Aucune preuve de cette réception expresse, qui ne se confond pas avec la prise de possession, n'est présentée dans un quelconque document, aucune réception judiciaire n'est sollicitée, aucune réception tacite n'est alléguée.
En conséquence, la garantie décennale ne peut s'appliquer.
Cependant, l'acquéreur bénéficie du concours de l'action en garantie décennale et de celle en réparation des vices apparents.
Sur la garantie des vices apparents, le syndicat des copropriétaires fait valoir qu'en application de l'article 1642-1 du code civil, son vendeur doit l'indemniser.
En effet, cet article dispose que le vendeur d'un immeuble à construire ne peut être déchargé, ni avant la réception des travaux, ni avant l'expiration d'un délai d'un mois après la prise de possession par l'acquéreur, des vices de construction alors apparents, l'action devant, en application de l'article 1648 alinéa 2, être introduite, à peine de forclusion, dans l'année qui suit la date à laquelle le vendeur peut être déchargé des vices apparents.
Or, en l'espèce la prise de possession est intervenue courant 2015 et l'action fondée sur les vices apparents résulte des conclusions présentées en appel en février 2021, l'action est donc forclose en application des de l'article précité.
Sur la responsabilité contractuelle, comme en première instance, le syndicat des copropriétaires invoque la responsabilité contractuelle sans étayer sa demande d'une quelconque motivation, le jugement qui a justement rejeté cette demande sera confirmé également sur ce point.
En conséquence, les demandes du syndicat des copropriétaires étant intégralement rejetées, sauf la demande au titre des vices apparents qui est irrecevable, le jugement sera confirmé.
Les appels en garantie sont sans objet.
Sur les dépens et les autres frais de procédure
Le syndicat des copropriétaires, qui succombe, a été à juste titre condamné aux dépens de première instance. Il sera également condamné aux dépens d'appel, conformément à l'article 696 du code de procédure civile.
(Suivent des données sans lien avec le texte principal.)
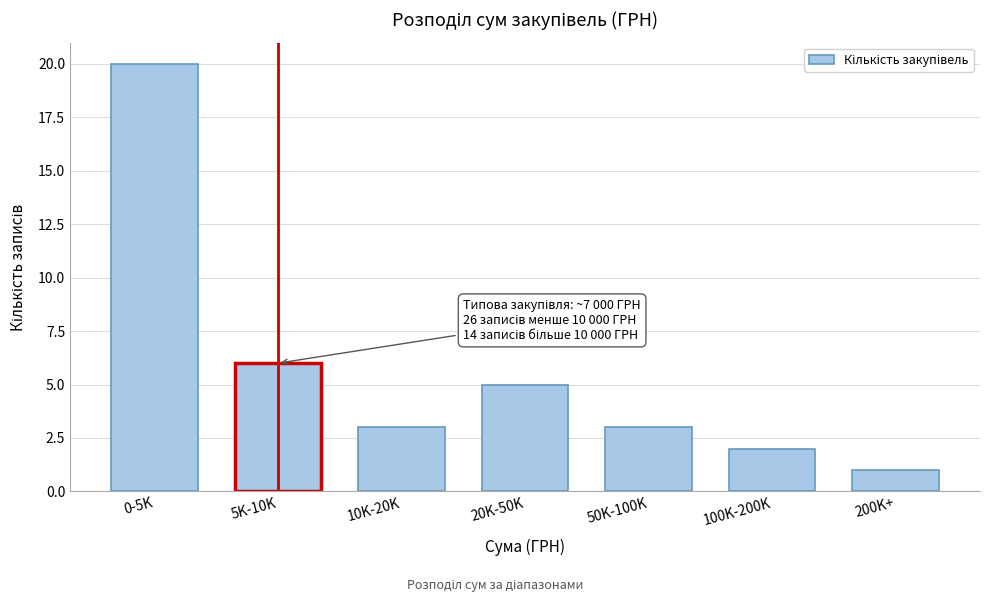

Reading left to right, list all the values displayed in this chart.

20	6	3	5	3	2	1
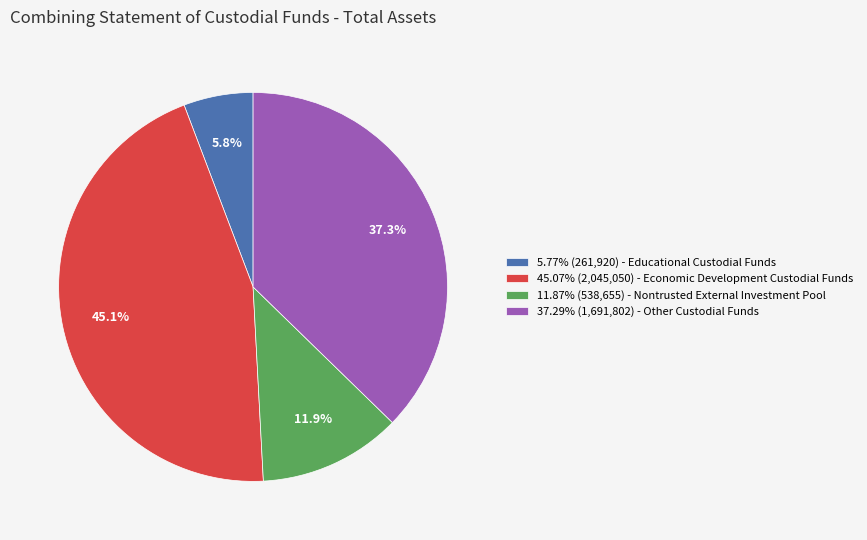

To the nearest percent, what is the difference between the largest and smallest slice percentages?

39%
Les dépens pourront être recouvrés directement dans les conditions prévues par l'article 699 du même code.
Selon l'article 700 1° de ce code, le juge condamne la partie tenue aux dépens ou qui perd son procès à payer à l'autre partie la somme qu'il détermine au titre des frais exposés et non compris dans les dépens, le juge tient compte de l'équité ou de la situation économique de la partie condamnée.
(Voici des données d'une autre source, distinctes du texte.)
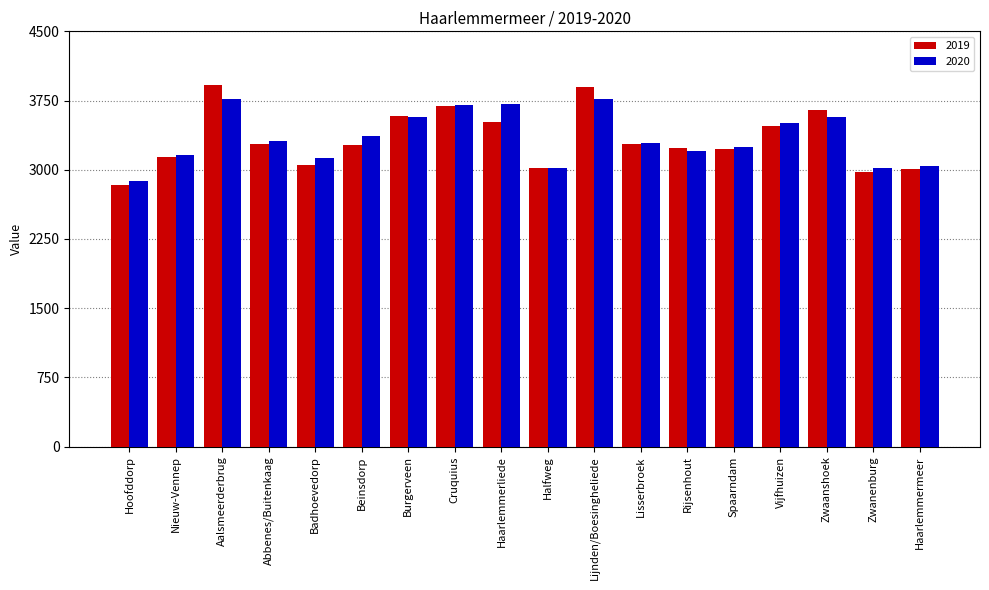

List the series in order of their peak value, highest first.

2019, 2020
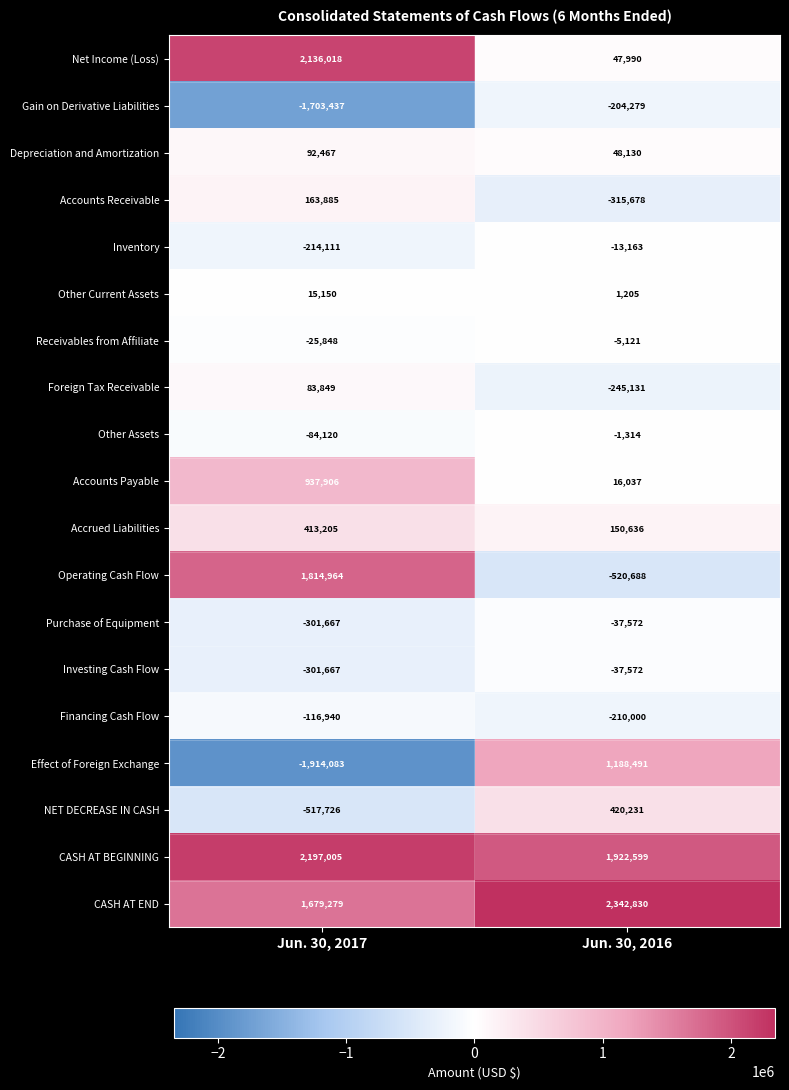

What is the difference between the NET DECREASE IN CASH values at Jun. 30, 2016 and Jun. 30, 2017?

937957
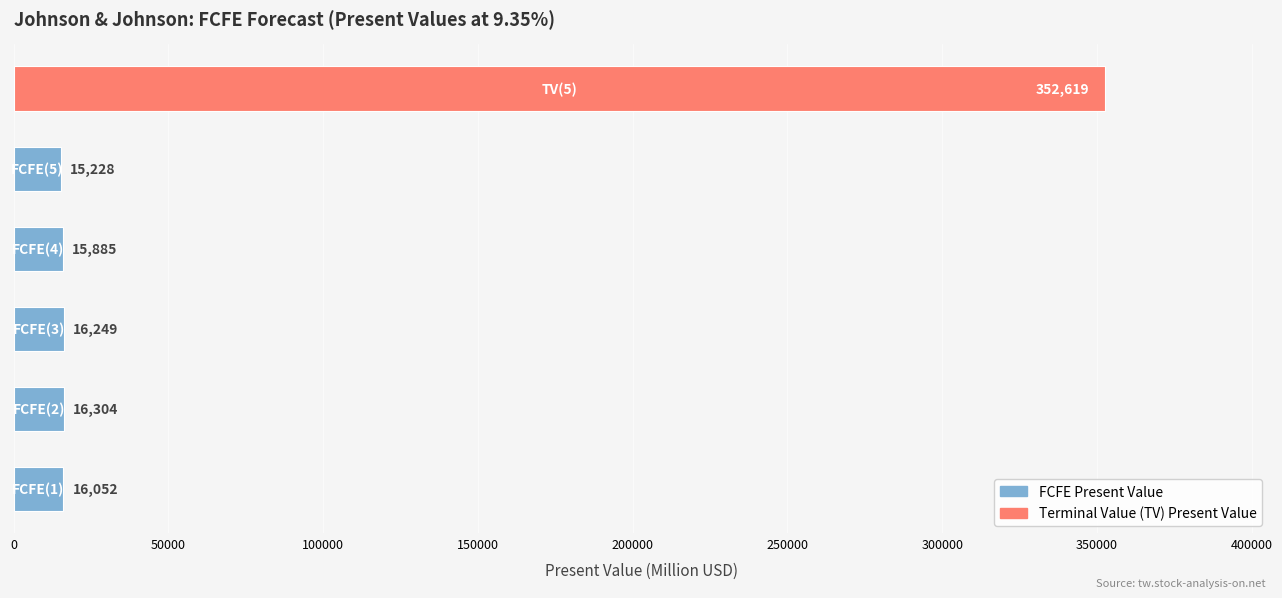

What is the sum of all values?

432337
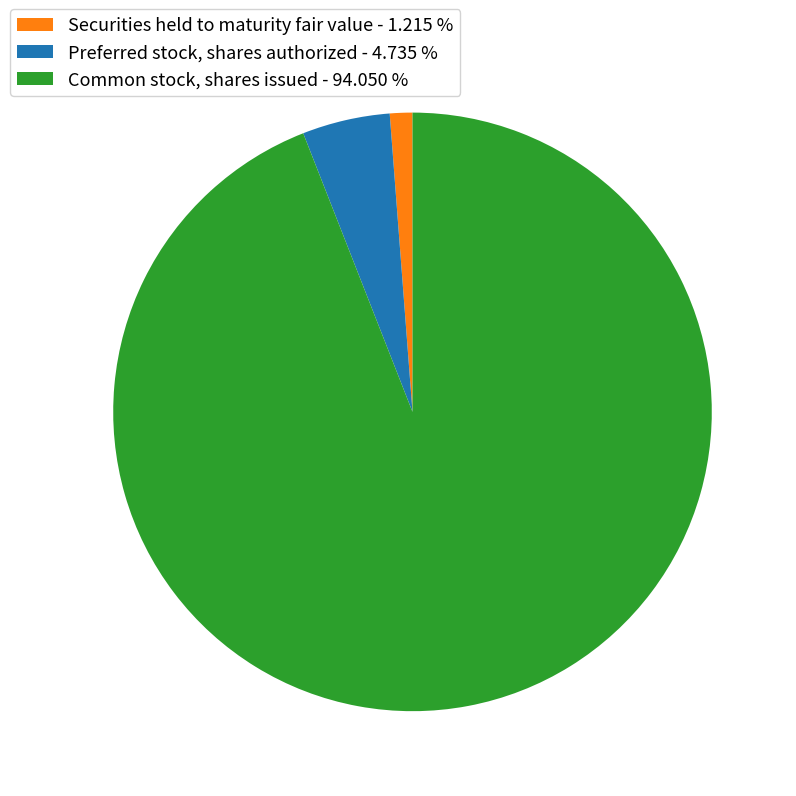

Between Common stock, shares issued - 94.050 % and Preferred stock, shares authorized - 4.735 %, which is larger?

Common stock, shares issued - 94.050 %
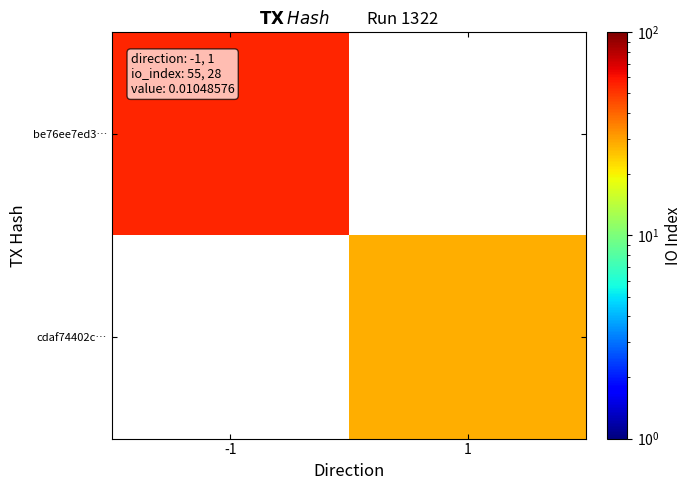

Rank the categories by be76ee7ed3… value from highest to lowest.

-1, 1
Le premier juge a fait une application équitable de ces dispositions, les circonstances de l'espèce justifient de condamner le syndicat des copropriétaires à payer à la société CLEMA une indemnité de 4 000 euros au titre des frais exclus des dépens exposés en cause d'appel, elle sera elle-même déboutée de sa demande à ce titre.
PAR CES MOTIFS
La cour, statuant après débats en audience publique, par arrêt contradictoire,
CONFIRME le jugement déféré en toutes ses dispositions,
DIT irrecevable le syndicat des copropriétaires de la [Adresse 13] en son action fondée sur l'article 1642-1 du code civil, comme forclose,
Ajoutant au jugement déféré,
CONDAMNE le syndicat des copropriétaires de la [Adresse 13] aux dépens d'appel, qui pourront être recouvrés directement dans les conditions prévues par l'article 699 du code de procédure civile, ainsi qu'à payer à la société CLEMA une indemnité de 4 000 euros, par application de l'article 700 du code de procédure civile, et la déboute, ainsi que les autres parties, de sa demande à ce titre.
Prononcé publiquement par mise à disposition de l'arrêt au greffe de la cour, les parties en ayant été préalablement avisées dans les conditions prévues au deuxième alinéa de l'article 450 du code de procédure civile.
Signé par Madame Séverine ROMI, Conseillère pour le Président empêché et par Madame Jeannette BELROSE, Greffière, auquel la minute de la décision a été remise par le magistrat signataire.